“Que tiro foi esse?”
“Crônica para um tiro”. Juro – assim, simples e trivial -, seria batizada esta crônica – como fazem os cronistas de verdade -, mas me veio à memória o título do maior “sucesso” do Carnaval de 2018 – já devidamente jogado na lata do lixo, como todos os seus antecessores – e que me suscitou algumas respostas – subjetivas, é claro. Vamos a elas, não necessariamente na ordem a seguir.
Esse tiro foi o que acordou Cajazeiras – nos confins da Paraíba, nos confins do Nordeste, nos confins do Brasil – na madrugada de 16 de maio de maio de 2018. Foi o tiro que tirou o sossego de um casal que, há anos, vem trabalhando nas madrugadas de Cajazeiras para sobreviver, gerar emprego e renda – pagando aluguel, energia, água, fornecedores -, atender sua clientela da melhor forma, etc – como tantas outras famílias da cidade e região, ameaçadas e encurraladas.
Esse foi o tiro que matou mais um jovem, quase criança – como os de maio de 2004, que mataram José, Cícero e Demétrius, guardadas as diferenças e circunstâncias de cada caso. Foi mais um dos tiros que têm matado tantos jovens e adolescentes na pequena Cajazeiras e seu entorno. Foi o tiro que levou mais uma mãe a ir buscar seu filho na pedra gelada do necrotério, não cabendo aqui qualquer pré-julgamento sobre isto ou aquilo.
Foi mais um tiro que revelou a crueldade do submundo do crime, por onde enveredam cada vez mais crianças, adolescentes, jovens – e até famílias inteiras, levadas por seus motivos particulares. Foi um tiro que mostrou à pequena Cajazeiras, mais uma vez, que ela não é muito diferente dos grandes centros urbanos do país chamado Brasil – que dispensa qualquer maior comentário.

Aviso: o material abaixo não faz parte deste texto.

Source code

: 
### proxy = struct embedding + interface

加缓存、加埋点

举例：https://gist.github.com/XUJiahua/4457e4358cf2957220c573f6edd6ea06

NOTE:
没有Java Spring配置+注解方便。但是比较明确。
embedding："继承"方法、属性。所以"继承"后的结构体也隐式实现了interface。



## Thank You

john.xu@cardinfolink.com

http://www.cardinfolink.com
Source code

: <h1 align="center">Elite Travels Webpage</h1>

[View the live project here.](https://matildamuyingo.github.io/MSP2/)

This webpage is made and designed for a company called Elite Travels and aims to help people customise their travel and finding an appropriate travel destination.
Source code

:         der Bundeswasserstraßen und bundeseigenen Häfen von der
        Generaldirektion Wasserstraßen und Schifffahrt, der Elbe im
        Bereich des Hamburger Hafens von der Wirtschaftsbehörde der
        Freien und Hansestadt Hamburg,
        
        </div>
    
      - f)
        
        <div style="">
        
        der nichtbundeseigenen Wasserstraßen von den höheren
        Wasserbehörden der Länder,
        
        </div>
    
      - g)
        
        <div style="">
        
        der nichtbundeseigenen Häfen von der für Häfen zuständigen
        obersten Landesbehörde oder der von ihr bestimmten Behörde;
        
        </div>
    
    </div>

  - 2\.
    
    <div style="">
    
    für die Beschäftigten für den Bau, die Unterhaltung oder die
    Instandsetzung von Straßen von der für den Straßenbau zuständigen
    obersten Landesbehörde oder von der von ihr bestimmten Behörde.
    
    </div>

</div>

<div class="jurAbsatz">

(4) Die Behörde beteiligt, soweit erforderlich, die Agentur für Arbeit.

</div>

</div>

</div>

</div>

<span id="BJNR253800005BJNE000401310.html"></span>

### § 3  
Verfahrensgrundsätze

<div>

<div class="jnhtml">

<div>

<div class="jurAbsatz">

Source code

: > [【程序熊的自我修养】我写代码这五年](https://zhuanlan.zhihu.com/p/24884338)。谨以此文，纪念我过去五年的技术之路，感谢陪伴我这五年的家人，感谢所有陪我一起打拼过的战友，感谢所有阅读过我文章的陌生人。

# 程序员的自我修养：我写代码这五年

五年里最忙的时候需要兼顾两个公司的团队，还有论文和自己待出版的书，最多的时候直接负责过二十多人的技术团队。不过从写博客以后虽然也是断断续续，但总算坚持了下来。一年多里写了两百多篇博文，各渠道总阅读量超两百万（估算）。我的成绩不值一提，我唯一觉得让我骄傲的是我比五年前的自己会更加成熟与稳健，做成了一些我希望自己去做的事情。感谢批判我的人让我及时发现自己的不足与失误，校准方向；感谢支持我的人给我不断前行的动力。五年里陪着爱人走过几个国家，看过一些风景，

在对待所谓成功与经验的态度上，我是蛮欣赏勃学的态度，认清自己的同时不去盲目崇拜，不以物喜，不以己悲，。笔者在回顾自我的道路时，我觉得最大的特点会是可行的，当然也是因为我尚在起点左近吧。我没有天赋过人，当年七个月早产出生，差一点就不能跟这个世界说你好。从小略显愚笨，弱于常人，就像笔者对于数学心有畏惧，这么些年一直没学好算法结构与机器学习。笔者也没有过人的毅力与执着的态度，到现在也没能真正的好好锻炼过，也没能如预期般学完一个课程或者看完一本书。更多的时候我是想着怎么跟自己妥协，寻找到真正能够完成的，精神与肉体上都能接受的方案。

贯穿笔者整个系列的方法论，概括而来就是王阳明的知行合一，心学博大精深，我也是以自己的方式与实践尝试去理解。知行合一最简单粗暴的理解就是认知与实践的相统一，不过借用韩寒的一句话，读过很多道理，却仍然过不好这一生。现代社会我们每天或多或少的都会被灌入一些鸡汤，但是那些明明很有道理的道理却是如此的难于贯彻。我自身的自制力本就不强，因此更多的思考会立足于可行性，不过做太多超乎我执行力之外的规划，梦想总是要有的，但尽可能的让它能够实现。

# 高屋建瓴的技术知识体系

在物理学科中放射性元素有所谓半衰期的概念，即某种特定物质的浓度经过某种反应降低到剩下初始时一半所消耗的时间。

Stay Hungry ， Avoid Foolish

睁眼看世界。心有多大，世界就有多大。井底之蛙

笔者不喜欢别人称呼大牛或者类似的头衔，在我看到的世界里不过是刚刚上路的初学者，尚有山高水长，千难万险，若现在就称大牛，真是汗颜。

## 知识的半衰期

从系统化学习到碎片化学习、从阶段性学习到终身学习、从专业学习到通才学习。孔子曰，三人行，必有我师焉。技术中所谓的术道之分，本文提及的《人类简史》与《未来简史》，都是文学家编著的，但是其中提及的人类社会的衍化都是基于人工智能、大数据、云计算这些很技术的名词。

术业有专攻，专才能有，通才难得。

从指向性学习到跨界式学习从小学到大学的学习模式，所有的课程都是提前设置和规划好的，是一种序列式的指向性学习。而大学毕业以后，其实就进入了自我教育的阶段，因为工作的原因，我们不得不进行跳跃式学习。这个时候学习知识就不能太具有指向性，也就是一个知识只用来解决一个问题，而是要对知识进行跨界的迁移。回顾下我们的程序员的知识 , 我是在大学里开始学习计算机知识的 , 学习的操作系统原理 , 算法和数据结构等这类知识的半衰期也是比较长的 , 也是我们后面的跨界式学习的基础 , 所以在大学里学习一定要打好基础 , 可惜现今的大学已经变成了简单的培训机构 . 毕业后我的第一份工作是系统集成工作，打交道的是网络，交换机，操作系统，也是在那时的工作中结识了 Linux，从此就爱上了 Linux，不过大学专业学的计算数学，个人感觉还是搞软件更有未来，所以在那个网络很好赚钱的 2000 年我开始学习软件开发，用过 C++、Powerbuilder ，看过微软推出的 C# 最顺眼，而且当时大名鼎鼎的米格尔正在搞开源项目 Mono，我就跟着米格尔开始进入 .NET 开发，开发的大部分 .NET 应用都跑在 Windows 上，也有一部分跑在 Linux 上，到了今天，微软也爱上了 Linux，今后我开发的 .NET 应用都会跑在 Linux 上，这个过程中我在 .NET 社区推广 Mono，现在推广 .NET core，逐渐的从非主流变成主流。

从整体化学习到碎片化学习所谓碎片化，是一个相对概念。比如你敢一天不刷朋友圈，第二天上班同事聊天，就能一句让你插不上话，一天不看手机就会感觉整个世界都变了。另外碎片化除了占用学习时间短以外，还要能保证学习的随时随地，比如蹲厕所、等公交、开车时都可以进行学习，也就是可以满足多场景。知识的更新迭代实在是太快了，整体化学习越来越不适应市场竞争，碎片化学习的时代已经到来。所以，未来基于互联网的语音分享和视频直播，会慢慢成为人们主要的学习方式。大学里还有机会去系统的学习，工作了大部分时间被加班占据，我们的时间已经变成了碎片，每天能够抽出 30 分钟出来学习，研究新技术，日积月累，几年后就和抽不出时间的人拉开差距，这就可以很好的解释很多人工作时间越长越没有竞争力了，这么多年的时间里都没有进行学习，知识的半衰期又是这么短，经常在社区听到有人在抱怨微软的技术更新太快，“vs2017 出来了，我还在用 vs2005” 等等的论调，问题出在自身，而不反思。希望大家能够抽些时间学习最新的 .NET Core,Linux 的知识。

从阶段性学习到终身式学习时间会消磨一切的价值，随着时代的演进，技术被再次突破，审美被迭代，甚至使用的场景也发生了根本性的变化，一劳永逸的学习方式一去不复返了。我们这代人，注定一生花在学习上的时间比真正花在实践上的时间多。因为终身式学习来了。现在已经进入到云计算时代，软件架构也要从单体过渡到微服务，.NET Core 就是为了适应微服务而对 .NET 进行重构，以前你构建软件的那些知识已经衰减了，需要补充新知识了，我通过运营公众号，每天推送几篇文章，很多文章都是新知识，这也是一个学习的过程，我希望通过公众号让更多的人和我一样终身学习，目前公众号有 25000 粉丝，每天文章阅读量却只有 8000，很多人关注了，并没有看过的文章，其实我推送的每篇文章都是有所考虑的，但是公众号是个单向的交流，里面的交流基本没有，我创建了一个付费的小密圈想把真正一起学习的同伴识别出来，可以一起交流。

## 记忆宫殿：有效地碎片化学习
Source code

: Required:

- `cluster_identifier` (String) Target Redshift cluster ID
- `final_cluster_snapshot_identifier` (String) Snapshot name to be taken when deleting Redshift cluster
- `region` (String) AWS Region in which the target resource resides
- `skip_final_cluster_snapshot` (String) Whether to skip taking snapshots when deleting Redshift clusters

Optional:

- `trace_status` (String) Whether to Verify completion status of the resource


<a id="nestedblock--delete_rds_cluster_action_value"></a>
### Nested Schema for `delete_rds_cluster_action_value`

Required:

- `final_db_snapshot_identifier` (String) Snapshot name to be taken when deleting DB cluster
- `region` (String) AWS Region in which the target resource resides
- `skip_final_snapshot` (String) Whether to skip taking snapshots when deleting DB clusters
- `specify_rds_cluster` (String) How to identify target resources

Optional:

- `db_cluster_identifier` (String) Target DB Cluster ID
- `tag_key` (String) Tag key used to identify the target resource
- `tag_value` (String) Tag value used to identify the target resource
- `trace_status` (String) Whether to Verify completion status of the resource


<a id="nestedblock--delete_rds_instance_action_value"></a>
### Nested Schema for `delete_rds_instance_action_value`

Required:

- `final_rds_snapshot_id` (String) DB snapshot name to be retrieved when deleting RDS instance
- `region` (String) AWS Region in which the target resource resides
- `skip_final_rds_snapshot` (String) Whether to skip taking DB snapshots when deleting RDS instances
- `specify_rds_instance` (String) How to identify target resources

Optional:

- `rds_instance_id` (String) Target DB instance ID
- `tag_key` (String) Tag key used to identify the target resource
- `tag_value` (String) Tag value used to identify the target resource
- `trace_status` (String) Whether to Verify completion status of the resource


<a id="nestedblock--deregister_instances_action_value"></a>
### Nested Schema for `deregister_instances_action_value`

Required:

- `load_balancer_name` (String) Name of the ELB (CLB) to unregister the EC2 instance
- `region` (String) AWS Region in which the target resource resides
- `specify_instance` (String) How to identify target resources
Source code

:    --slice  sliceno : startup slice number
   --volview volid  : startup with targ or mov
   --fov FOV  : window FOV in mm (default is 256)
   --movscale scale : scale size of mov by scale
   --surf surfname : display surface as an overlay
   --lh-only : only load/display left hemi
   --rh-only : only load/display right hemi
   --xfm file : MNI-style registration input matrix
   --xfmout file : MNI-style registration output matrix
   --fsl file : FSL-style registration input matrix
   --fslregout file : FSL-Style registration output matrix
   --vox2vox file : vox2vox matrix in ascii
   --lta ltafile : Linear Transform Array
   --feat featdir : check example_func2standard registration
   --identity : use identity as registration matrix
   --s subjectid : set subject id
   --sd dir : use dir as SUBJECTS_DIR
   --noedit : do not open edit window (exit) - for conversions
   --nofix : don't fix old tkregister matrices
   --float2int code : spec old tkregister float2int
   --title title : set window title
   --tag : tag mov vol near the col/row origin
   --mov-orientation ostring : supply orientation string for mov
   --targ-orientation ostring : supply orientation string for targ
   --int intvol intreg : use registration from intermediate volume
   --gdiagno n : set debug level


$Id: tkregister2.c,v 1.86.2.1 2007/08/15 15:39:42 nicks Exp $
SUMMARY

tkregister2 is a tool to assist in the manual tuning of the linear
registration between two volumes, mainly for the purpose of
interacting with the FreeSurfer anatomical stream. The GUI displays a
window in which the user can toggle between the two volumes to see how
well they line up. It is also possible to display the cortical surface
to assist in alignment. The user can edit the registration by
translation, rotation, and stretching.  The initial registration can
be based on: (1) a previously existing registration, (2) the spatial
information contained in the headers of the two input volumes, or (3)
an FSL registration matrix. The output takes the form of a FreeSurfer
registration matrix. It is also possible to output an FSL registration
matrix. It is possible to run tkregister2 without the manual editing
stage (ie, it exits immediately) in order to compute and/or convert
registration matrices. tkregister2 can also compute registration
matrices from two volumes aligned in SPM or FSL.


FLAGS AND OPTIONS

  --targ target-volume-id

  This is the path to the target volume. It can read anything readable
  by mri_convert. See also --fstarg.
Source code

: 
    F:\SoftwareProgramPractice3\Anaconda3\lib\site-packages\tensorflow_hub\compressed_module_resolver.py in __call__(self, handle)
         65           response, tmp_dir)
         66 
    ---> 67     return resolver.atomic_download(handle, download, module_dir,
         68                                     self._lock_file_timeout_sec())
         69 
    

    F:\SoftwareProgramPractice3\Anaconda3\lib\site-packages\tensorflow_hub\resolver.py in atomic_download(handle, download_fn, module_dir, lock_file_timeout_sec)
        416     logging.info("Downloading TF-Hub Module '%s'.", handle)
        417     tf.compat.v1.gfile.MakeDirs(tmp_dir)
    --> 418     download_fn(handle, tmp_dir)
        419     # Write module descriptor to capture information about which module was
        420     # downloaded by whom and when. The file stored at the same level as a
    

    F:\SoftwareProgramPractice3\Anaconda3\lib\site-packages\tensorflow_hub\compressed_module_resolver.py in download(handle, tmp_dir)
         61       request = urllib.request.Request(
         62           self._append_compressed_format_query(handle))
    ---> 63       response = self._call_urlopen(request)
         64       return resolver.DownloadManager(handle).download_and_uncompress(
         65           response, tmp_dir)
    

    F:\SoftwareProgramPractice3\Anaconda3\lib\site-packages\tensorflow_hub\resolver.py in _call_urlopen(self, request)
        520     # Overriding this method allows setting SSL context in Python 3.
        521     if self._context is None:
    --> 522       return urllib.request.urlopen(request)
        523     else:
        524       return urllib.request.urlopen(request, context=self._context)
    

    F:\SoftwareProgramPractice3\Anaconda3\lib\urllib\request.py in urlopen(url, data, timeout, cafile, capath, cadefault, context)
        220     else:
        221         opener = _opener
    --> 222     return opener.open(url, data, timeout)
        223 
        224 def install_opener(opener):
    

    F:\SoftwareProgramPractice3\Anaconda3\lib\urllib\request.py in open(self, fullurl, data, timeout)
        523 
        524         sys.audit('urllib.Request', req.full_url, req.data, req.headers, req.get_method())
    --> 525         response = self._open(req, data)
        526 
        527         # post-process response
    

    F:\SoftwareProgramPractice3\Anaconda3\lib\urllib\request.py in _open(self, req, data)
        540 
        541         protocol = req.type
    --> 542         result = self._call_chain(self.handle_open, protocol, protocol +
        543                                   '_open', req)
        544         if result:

Foi o tiro que tirou de circulação o temido Gabriel, de 20 anos, “com uma longa ficha criminal” – fazendo a cidade acordar mais cedo em pleno meio de semana para acessar os blogs policiais, ouvir os noticiários das rádios e fazer o uníssono coro de “menos um”.
Foi o tiro que fez Cajazeiras, São José de Piranhas – de onde era Gabriel – e outras cidades da região sentirem-se mais aliviadas por ser só mais um bandido morto – lembrando a máxima de que “bandido bom é bandido morto”.
Foi o tiro que nos relembrou – sem qualquer dó e piedade – as nossas falhas familiares, sociais, educacionais, sanitárias, econômicas e tantas outras – que precedem as de segurança pública. Não precisa ser sociólogo ou coisa que o valha pra saber disso. Basta olhar para os lados.
E não precisa ser cronista para escrever sobre isso.